═══ SUPPLIED RECORDS ═══
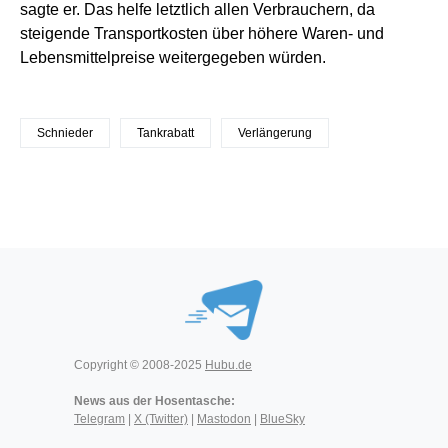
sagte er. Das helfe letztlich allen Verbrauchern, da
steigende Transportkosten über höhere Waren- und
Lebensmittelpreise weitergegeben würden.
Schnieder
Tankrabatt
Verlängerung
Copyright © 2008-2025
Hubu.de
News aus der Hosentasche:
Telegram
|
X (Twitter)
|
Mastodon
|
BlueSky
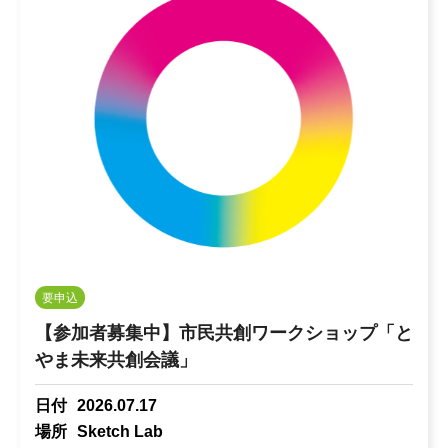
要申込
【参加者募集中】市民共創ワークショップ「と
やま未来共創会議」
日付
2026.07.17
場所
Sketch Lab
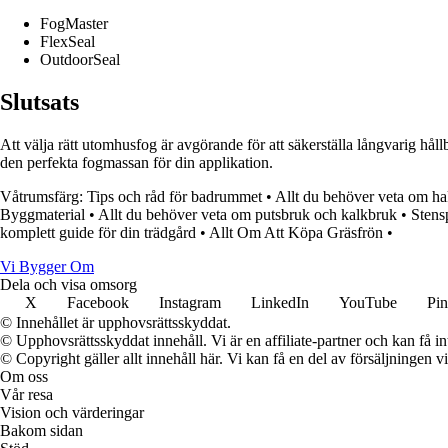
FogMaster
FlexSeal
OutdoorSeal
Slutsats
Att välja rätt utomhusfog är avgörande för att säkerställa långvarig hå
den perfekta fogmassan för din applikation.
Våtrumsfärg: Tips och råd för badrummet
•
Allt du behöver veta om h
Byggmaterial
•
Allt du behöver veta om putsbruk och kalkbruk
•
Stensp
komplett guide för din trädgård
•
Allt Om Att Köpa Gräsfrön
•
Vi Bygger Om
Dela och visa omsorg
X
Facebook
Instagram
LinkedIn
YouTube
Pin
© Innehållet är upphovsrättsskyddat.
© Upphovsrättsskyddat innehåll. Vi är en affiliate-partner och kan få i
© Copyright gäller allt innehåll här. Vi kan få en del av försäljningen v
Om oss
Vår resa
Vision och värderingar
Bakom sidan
═══
Which lines in the data above contain "Copyright"? Show each one.

Copyright © 2008-2025
© Copyright gäller allt innehåll här. Vi kan få en del av försäljningen v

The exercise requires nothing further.